Others recommend trying the dozens of other treatment options available—including precision tinted glasses for migraines—that have more substantive medical corroboration.
Migraineurs from far and wide have shared their stories of daith piercing, and some say that it has improved their headache symptoms. However, there are also plenty of people on the other side of the debate, claiming that it had no effect on their condition and, in some cases, made it worse or triggered unpleasant side effects.
Recently, some have tried to better quantify the patient experience with this controversial treatment. An analysis of 380 participants showed that the piercing had zero effect on migraine frequency or actually increased the number of attacks for just over half (52%) of the respondents.

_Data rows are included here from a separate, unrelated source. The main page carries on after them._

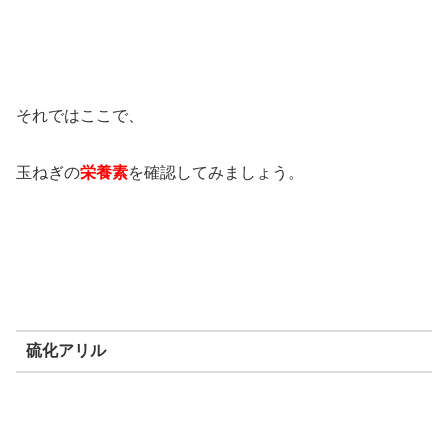
それではここで、
玉ねぎの
栄養素
を確認してみましょう。
硫化アリル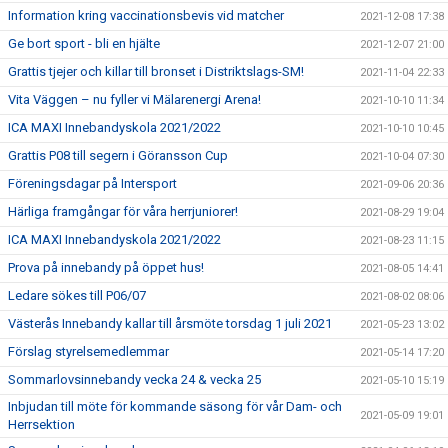
Information kring vaccinationsbevis vid matcher
2021-12-08 17:38
Ge bort sport - bli en hjälte
2021-12-07 21:00
Grattis tjejer och killar till bronset i Distriktslags-SM!
2021-11-04 22:33
Vita Väggen – nu fyller vi Mälarenergi Arena!
2021-10-10 11:34
ICA MAXI Innebandyskola 2021/2022
2021-10-10 10:45
Grattis P08 till segern i Göransson Cup
2021-10-04 07:30
Föreningsdagar på Intersport
2021-09-06 20:36
Härliga framgångar för våra herrjuniorer!
2021-08-29 19:04
ICA MAXI Innebandyskola 2021/2022
2021-08-23 11:15
Prova på innebandy på öppet hus!
2021-08-05 14:41
Ledare sökes till P06/07
2021-08-02 08:06
Västerås Innebandy kallar till årsmöte torsdag 1 juli 2021
2021-05-23 13:02
Förslag styrelsemedlemmar
2021-05-14 17:20
Sommarlovsinnebandy vecka 24 & vecka 25
2021-05-10 15:19
Inbjudan till möte för kommande säsong för vår Dam- och
2021-05-09 19:01
Herrsektion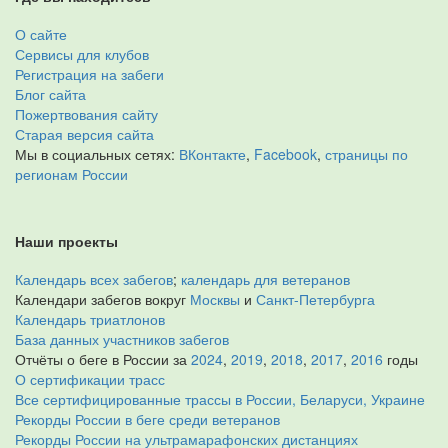
О сайте
Сервисы для клубов
Регистрация на забеги
Блог сайта
Пожертвования сайту
Старая версия сайта
Мы в социальных сетях:
ВКонтакте
,
Facebook
,
страницы по
регионам России
Наши проекты
Календарь всех забегов
;
календарь для ветеранов
Календари забегов вокруг
Москвы
и
Санкт-Петербурга
Календарь триатлонов
База данных участников забегов
Отчёты о беге в России за
2024
,
2019
,
2018
,
2017
,
2016
годы
О сертификации трасс
Все сертифицированные трассы в России, Беларуси, Украине
Рекорды России в беге среди ветеранов
Рекорды России на ультрамарафонских дистанциях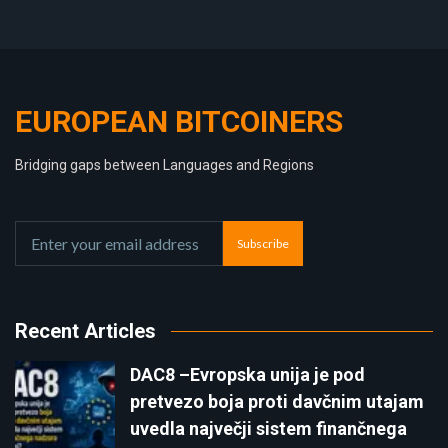
EUROPEAN BITCOINERS
Bridging gaps between Languages and Regions
Subscribe
Recent Articles
DAC8 –Evropska unija je pod
pretvezo boja proti davčnim utajam
uvedla največji sistem finančnega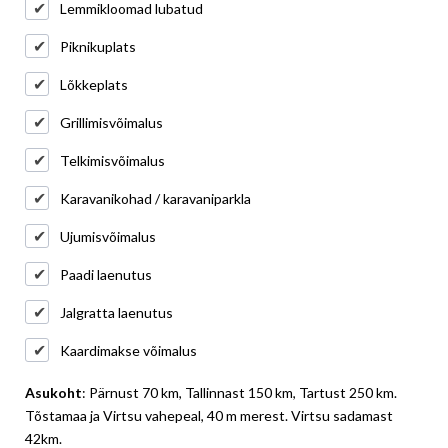
Lemmikloomad lubatud
Piknikuplats
Lõkkeplats
Grillimisvõimalus
Telkimisvõimalus
Karavanikohad / karavaniparkla
Ujumisvõimalus
Paadi laenutus
Jalgratta laenutus
Kaardimakse võimalus
Asukoht
: Pärnust 70 km, Tallinnast 150 km, Tartust 250 km.
Tõstamaa ja Virtsu vahepeal, 40 m merest. Virtsu sadamast
42km.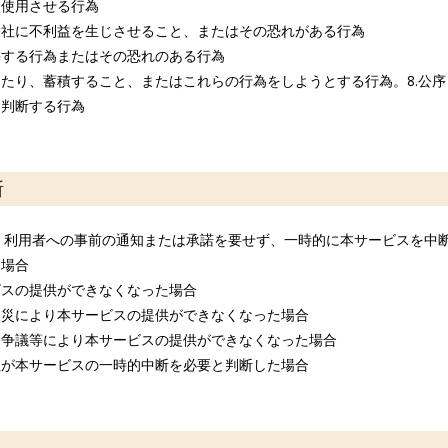
は使用させる行為
当社に不利益を生じさせること、またはその恐れがある行為
害する行為またはその恐れのある行為
したり、蓄積すること、またはこれらの行為をしようとする行為。8.公
と判断する行為
断
、利用者への事前の通知または承諾を要せず、一時的に本サービスを中
う場合
ビスの提供ができなくなった場合
天災により本サービスの提供ができなくなった場合
働争議等により本サービスの提供ができなくなった場合
社が本サービスの一時的中断を必要と判断した場合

More importantly, there was less evidence of benefit for those six months or more removed from their first daith treatment. Although the survey did not account for other migraine-related factors, including number of piercings received as well as additional treatments being utilized at the same time, it is the first quantifiable data we have on the subject.
Regardless, support for daith piercing remains highly debatable, even when taking into account the experiences of those who have tried it.
The desperate search for relief can lead many to try new and often unverified treatments. Unfortunately we cannot ignore the volume of evidence that show daith piercing is just that...unproven. Moreover, it has the potential to lead to inner ear pain, infection, or even worsened migraine symptoms in isolated cases, unlike acupuncture which is relatively safe (even if mostly unsubstantiated). If you have found relief with it or want to try it because you think it might help, that is absolutely your choice, and we hope it makes a difference for you. But we hope to see future studies on it to determine more definitively its role in helping those with migraine; in the meantime we are going to continue to recommend that you work with your headache specialist to find the right resources for your specific treatment toolkit—preferably those with a better track record.
1 Chen SP1, Ay I, de Morais AL, Qin T, Zheng Y, Sadeghian H, Oka F, Simon B, Eikermann-Haerter K, Ayata C. Vagus nerve stimulation inhibits cortical spreading depression. Pain. 2016 Apr;157(4):797-805. doi: 10.1097/j.pain.0000000000000437.